Home > Software design >  Iterator behaves well when subclassing from list, but not from deque - Python
Iterator behaves well when subclassing from list, but not from deque - Python

Time:03-22

I would like to create a "circular list" object: one through which I could iterate, cyclically, forever. To that effect, I attempted to subclass the list class as such:

from itertools import cycle 

class Circle(list):
    def __init__(self, *args, **kwargs):
        super().__init__(*args, **kwargs)

    def __iter__(self):
        sup_iter = super().__iter__()
        return cycle(sup_iter)

And, indeed, it works wonderfully. If, however, I attempt to base my class on the deque class, I can seemingly no longer

  • call my str or repr on my objects
  • convert them to lists

as doing so makes the python interpreter freeze, and the process eventually gets killed. Bear in mind that none of it happens when the class inherits from list.

I am at a loss, can anyone help shed some light into what's going on?

CodePudding user response:

Of course you can't call list on an infinite iterator. The definition of list on an iterator is that it keeps on reading elements until the iterator tells it there are no more.

Do you know about itertools.cycle?

CodePudding user response:

Both converting them to lists and calling repr (which will try to convert it to a list in the process of building a repr string) will attempt to iterate over the deque.

But you've "broken" this by making iteration never end.

One might say that the code that does this (eventually, here) could look at the length of the object (if it had one, not all would) and stop after that many elements, but it does not:

    /* Run iterator to exhaustion. */
    for (;;) {
        PyObject *item = iternext(it);
        ...

IMO, you're better off leaving __iter__ as-is and using cycle(your_circle) where you want to iterate over your circular list.

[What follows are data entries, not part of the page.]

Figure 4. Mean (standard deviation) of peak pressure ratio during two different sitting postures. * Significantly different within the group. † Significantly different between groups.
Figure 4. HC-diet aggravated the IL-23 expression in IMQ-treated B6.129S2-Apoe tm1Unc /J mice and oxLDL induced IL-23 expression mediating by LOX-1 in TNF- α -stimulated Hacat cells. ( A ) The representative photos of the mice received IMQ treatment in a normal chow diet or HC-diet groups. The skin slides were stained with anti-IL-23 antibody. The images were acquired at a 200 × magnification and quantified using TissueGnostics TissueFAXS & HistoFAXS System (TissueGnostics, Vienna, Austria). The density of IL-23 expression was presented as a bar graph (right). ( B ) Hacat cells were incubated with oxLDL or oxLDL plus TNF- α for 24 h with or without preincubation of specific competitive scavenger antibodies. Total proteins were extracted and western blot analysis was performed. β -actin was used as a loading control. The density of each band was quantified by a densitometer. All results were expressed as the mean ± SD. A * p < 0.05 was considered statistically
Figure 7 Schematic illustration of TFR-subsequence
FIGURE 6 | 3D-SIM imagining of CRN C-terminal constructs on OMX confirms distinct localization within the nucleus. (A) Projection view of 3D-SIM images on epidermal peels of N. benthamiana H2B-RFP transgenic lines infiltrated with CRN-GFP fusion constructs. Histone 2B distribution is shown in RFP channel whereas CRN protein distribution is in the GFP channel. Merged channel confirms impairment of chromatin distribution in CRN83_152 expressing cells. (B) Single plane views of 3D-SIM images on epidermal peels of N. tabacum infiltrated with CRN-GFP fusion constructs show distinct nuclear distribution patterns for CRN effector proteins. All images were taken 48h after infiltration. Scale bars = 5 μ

CodePudding user response:

The list repr in CPython is defined here: https://github.com/python/cpython/blob/v3.10.3/Objects/listobject.c#L361-L415

The important point is that this loop uses

for (i = 0; i < Py_SIZE(v);   i) { ...

and you don't override the size of the object at all, so a Circle([1,2,3]) still has 3 elements as far as the list repr is concerned. The loop does a repr on each element, and then finishes.

The deque repr in CPython is defined here: https://github.com/python/cpython/blob/v3.10.3/Modules/_collectionsmodule.c#L1376-L1404

The important point is that this code uses

aslist = PySequence_List(deque);

i.e. it first represents the deque as a list, which for your Circle class will be an infinite loop, eventually consuming all memory available and appearing to freeze your computer.